The company beat its target cost ratio for the year and posted the highest profitability under Chief Executive Officer James Gorman, who has pinned his strategy on the crisis-era acquisition of Citigroup Inc.’s Smith Barney brokerage. The shares rose as the company boosted its target for return on equity.

Morgan Stanley has been moving more wealthy clients into fee-based accounts that are priced on asset levels rather than activity, boosting results as markets rise. Revenue from wealth management moved closer to parity with the institutional-securities business than at any point since 2013.

Fourth-quarter wealth-management revenue climbed 10% to $4.41 billion, exceeding the $4.22 billion estimate of Jason Goldberg, an analyst at Barclays. Pretax profit in the unit set a record for the fourth straight quarter.

Wealth management has “only increased in relevance as it’s continued to grow,” Chief Financial Officer Jon Pruzan said in an interview. “It’s a larger and larger contribution of our earnings, which is a good thing given the stability” and high returns of the business, he said.

Other Results

The gains helped offset debt-trading results that were stung by the same malaise afflicting all of Wall Street.

Fourth-quarter fixed-income revenue tumbled 45% to $808 million, missing the $1.03 billion estimate of analysts surveyed by Bloomberg.

Equities-trading revenue declined 2% to $1.92 billion, compared with the $1.89 billion estimate. Morgan Stanley is Wall Street’s leading stock-trading shop by revenue.

For the year, fixed-income trading revenue fell 3.7% to $4.93 billion, which Pruzan called a “solid outcome” given what he estimated was a roughly 15% decline in the overall fee pool.

“We’re not rethinking our strategy” in fixed income, Pruzan said. “For our rates and FX businesses, given where volatility was, given the fact there were less idiosyncratic events this year, it was a really bad backdrop.” 

Still, there were “encouraging signs” for some trading businesses in the first days of the year as interest rates climbed, he said.

Shares of the company rose to $56.15 at 8:34 a.m. in early New York trading, from $55.35 at the close Wednesday.

Morgan Stanley took a $990 million charge in the quarter related to the U.S. tax overhaul.
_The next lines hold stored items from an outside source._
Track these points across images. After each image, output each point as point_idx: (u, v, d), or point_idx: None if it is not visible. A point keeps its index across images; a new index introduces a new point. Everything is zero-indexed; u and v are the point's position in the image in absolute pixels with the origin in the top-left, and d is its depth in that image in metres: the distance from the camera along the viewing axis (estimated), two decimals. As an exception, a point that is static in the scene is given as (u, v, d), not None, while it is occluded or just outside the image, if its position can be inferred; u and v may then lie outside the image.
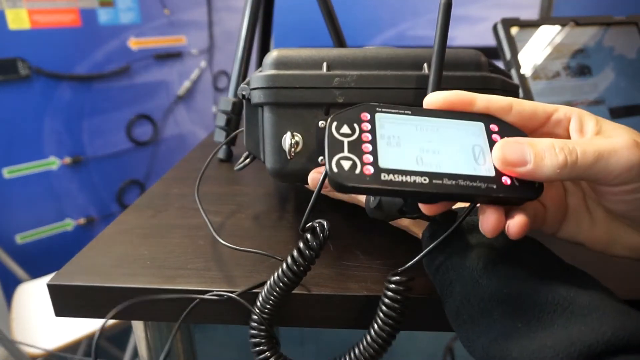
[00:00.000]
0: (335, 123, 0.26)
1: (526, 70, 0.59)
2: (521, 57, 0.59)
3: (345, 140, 0.25)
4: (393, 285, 0.30)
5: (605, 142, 0.23)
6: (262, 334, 0.33)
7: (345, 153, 0.24)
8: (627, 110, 0.63)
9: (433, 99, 0.27)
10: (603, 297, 0.23)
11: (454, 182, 0.24)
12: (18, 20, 1.33)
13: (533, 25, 0.62)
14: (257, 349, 0.33)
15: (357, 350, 0.31)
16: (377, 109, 0.26)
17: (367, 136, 0.25)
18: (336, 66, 0.38)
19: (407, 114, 0.26)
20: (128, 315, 0.37)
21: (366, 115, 0.26)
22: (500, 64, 0.60)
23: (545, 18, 0.64)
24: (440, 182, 0.24)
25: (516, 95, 0.41)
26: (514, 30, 0.60)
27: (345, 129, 0.25)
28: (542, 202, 0.28)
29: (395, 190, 0.24)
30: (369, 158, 0.24)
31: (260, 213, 0.49)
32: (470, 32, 1.73)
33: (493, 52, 0.62)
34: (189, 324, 0.50)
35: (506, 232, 0.25)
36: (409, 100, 0.36)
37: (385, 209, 0.30)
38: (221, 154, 0.68)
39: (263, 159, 0.43)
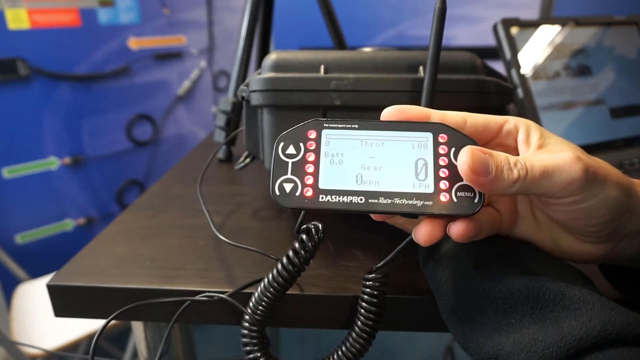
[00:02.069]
0: (282, 144, 0.27)
1: (526, 70, 0.59)
2: (521, 57, 0.59)
3: (290, 161, 0.27)
4: (369, 283, 0.32)
5: (550, 158, 0.25)
6: (253, 334, 0.33)
7: (288, 175, 0.26)
8: (627, 110, 0.63)
9: (388, 112, 0.28)
10: (591, 291, 0.24)
11: (389, 201, 0.25)
12: (18, 20, 1.33)
13: (533, 25, 0.61)
14: (247, 348, 0.33)
15: (340, 351, 0.33)
16: (324, 124, 0.27)
17: (311, 155, 0.27)
18: (333, 69, 0.39)
19: (354, 128, 0.27)
20: (126, 316, 0.37)
21: (313, 133, 0.27)
22: (500, 64, 0.60)
23: (545, 18, 0.64)
24: (376, 201, 0.25)
25: (511, 98, 0.41)
26: (514, 30, 0.60)
27: (290, 150, 0.27)
28: (498, 209, 0.29)
29: (332, 209, 0.25)
30: (310, 179, 0.26)
31: (259, 213, 0.49)
32: (470, 32, 1.73)
33: (493, 52, 0.62)
34: (187, 325, 0.50)
35: (448, 234, 0.26)
36: (404, 103, 0.37)
37: None
38: (221, 154, 0.68)
39: (262, 159, 0.43)
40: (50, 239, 1.54)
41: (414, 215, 0.27)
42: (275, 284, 0.32)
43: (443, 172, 0.26)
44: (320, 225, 0.31)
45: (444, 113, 0.28)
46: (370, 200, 0.25)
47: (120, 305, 0.37)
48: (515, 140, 0.28)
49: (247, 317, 0.33)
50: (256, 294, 0.33)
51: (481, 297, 0.26)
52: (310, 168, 0.26)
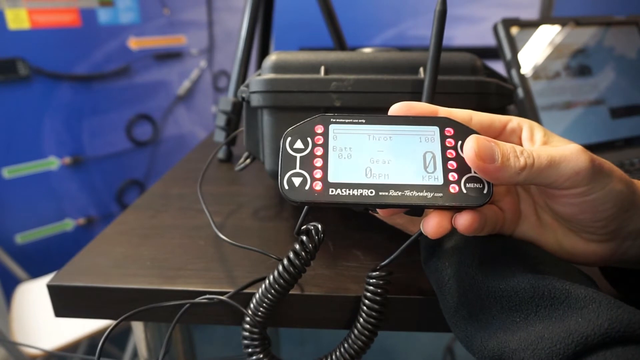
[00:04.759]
0: (289, 139, 0.27)
1: (526, 70, 0.59)
2: (521, 57, 0.59)
3: (298, 155, 0.26)
4: (373, 281, 0.32)
5: (556, 150, 0.25)
6: (254, 335, 0.33)
7: (297, 169, 0.26)
8: (627, 110, 0.63)
9: (396, 108, 0.28)
10: (596, 289, 0.24)
11: (399, 194, 0.25)
12: (18, 20, 1.33)
13: (533, 25, 0.61)
14: (249, 350, 0.33)
15: (342, 348, 0.33)
16: (331, 119, 0.27)
17: (320, 150, 0.26)
18: (334, 70, 0.39)
19: (361, 123, 0.27)
20: (127, 317, 0.37)
21: (320, 128, 0.27)
22: (500, 65, 0.60)
23: (546, 18, 0.64)
24: (386, 193, 0.25)
25: (512, 99, 0.41)
26: (514, 30, 0.60)
27: (298, 144, 0.27)
28: (501, 208, 0.29)
29: (342, 202, 0.25)
30: (318, 173, 0.26)
31: (259, 213, 0.49)
32: (470, 32, 1.73)
33: (493, 52, 0.62)
34: (188, 325, 0.50)
35: (454, 225, 0.26)
36: None
37: None
38: (221, 154, 0.68)
39: (262, 160, 0.43)
40: (50, 239, 1.54)
41: (421, 210, 0.27)
42: (277, 286, 0.32)
43: (451, 165, 0.26)
44: (320, 226, 0.31)
45: (450, 110, 0.28)
46: (380, 193, 0.25)
47: (120, 306, 0.37)
48: (519, 138, 0.28)
49: (247, 318, 0.33)
50: (257, 296, 0.33)
51: (485, 295, 0.26)
52: (318, 162, 0.26)
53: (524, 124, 0.28)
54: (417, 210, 0.27)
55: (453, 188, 0.25)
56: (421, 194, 0.25)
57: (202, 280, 0.37)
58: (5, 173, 1.40)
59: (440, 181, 0.25)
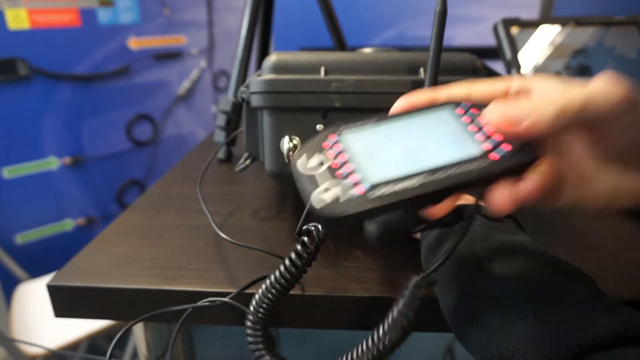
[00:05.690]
0: (301, 159, 0.24)
1: (526, 70, 0.59)
2: (521, 57, 0.59)
3: (317, 172, 0.24)
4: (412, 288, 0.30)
5: (585, 87, 0.23)
6: (258, 334, 0.33)
7: (325, 185, 0.23)
8: (627, 110, 0.63)
9: (398, 105, 0.27)
10: (596, 291, 0.24)
11: (446, 174, 0.23)
12: (18, 20, 1.33)
13: (533, 25, 0.61)
14: (252, 347, 0.33)
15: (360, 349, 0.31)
16: (344, 128, 0.26)
17: (342, 158, 0.24)
18: (334, 71, 0.39)
19: (374, 123, 0.26)
20: (128, 318, 0.37)
21: (331, 141, 0.25)
22: (500, 64, 0.60)
23: (546, 18, 0.64)
24: (433, 177, 0.22)
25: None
26: (515, 30, 0.60)
27: (312, 162, 0.24)
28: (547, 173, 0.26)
29: (391, 203, 0.22)
30: (352, 179, 0.23)
31: (259, 213, 0.49)
32: (470, 32, 1.73)
33: (493, 52, 0.62)
34: (188, 325, 0.50)
35: (521, 199, 0.23)
36: None
37: (390, 229, 0.26)
38: (221, 154, 0.68)
39: (262, 161, 0.43)
40: (50, 239, 1.54)
41: (474, 184, 0.24)
42: (278, 286, 0.32)
43: (479, 137, 0.24)
44: (320, 227, 0.31)
45: (449, 90, 0.27)
46: (429, 179, 0.23)
47: (120, 306, 0.37)
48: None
49: (250, 317, 0.33)
50: (257, 296, 0.33)
51: (485, 296, 0.26)
52: (345, 170, 0.23)
53: (532, 83, 0.25)
54: (473, 185, 0.24)
55: (494, 156, 0.23)
56: (468, 167, 0.23)
57: (202, 280, 0.37)
58: (5, 173, 1.40)
59: (479, 152, 0.24)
That was less than the $1.25 billion hit the company had warned was coming.

It said its effective tax rate for this year will be 22% to 25% excluding one-time items, compared with 31% in 2017. 

Here’s a summary of Morgan Stanley’s fourth-quarter results:

  • Net income fell 59% to $686 million, or 29 cents a share, from $1.67 billion, or 81 cents, a year earlier, the company said Thursday in a statement.
  • Excluding the tax charge, profit was 84 cents a share, beating the 77-cent estimate of 17 analysts surveyed by Bloomberg.
  • The full-year return on equity, a gauge of profitability, rose to 9.4% from 7.9% in 2016.
  • Morgan Stanley said its new “medium-term” target for ROE was 10% to 13%; Gorman had targeted 9% to 11% for 2017.
  • Fourth-quarter revenue rose 5.3% to $9.5 billion, compared with the $9.24 billion average estimate.